Knowing that the brewing of an exceptional cup of coffee starts at the farm was the key for him. And the coffee groves of his home country that produce some of the most delicious roasts are so mountainous that the coffee cherries that contain the beans must be individually picked by hand. This keeps the scale small for individual growers and discourages the intrusions of agribusiness interests, but requires more from the buyer’s end, for instance, in determining the quality of a coffee harvest that can range in grade from zero to 100.
“Starbucks and Dunkin’ can claim to sell specialty-grade coffee,” says Pruna, “because they do buy coffees that are rated at 80 points and above, but ours is never less than 84 points. They can’t buy enough at that higher grade, but, in my world with much less demand, we can we can buy from little farmers with higher quality and provide it to our customers.”
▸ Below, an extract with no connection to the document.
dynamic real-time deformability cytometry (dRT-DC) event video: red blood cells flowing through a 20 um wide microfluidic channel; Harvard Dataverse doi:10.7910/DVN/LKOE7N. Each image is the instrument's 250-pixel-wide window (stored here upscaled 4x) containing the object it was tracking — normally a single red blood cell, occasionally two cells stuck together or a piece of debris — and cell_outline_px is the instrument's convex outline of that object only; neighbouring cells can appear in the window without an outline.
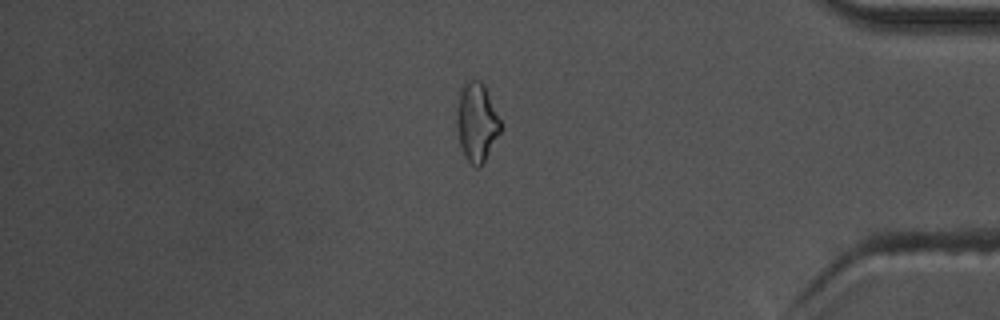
{"species": "common noctule bat (a hibernating species)", "species_latin": "Nyctalus noctula", "temperature_condition": "warm", "stored_images_in_passage": 54, "camera_frame_rate_fps": 3000, "um_per_image_px": 0.085, "animal": {"sex": "male", "body_mass_g": 17.5, "forearm_length_mm": 52.3}, "frame": {"image": 1, "passage_image": 46, "time_ms": 15.0, "image_size_px": [1000, 320], "cell_outline_px": [[504, 128], [480, 168], [476, 168], [464, 156], [460, 148], [456, 116], [460, 88], [468, 80], [480, 80], [484, 84]], "centroid_in_image_um": [40.54, 10.4], "position_along_channel_um": 394.7, "area_um2": 20.35}}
This advantage comes with challenges, though, since the smaller farms usually aren’t licensed as exporters, so Pruna has a group of small exporters in Columbia who provide the “cupping” to determine quality. “Or they can send me a small sample of the coffee they have harvested for the season. We roast and cup it and grade the level and flavor of the coffee here in the store.”
Renovations started on the store at the start of 2019 and they opened just before the world went into a Coronavirus cycle, but they’ve done well in spite of the past year. And they have big plans for the future, says Pruna, expanding on their present site and continuing to support small farmers, but he hopes to offer more support to women who work on and operate coffee farms and to push for more organic and sustainable farming. It’s his way of honoring both where he came from and where he has settled with an enterprise that’s all about community building and exploring the countless flavor expressions that come from the finest coffees in the world.
But business, as they say, is business, so he knows he has to remain wary of challenges and on top of new trends. That’s where the business name comes into play.
“La Mulita means little mule,” he says. And while the association of the mule with coffee goes back to the famous Juan Valdez television ads promoting Columbian coffee in the 1970s, there’s a deeper meaning for him.
“People wonder, why a mule? Why not a stronger horse?” says Pruna. To explain, he describes a mule and a horse working on a cliff when something startles them. “The horse reacts and will bolt,” he says — a disastrous move on a mountainside. “The mule will think before reacting. The mule is both hardworking and intelligent.”
He adds that since mules do not reproduce, and each must be born with a horse and a donkey as parents, each is really one of a kind. That mix of hard work, thoughtful decision-making and singularity is what Pruna and his staff are relying on as La Mulita climbs the rocky path to success.
“At our store, we say the mule gave up on Juan Valdez and is now working for us,” says Pruna with a laugh.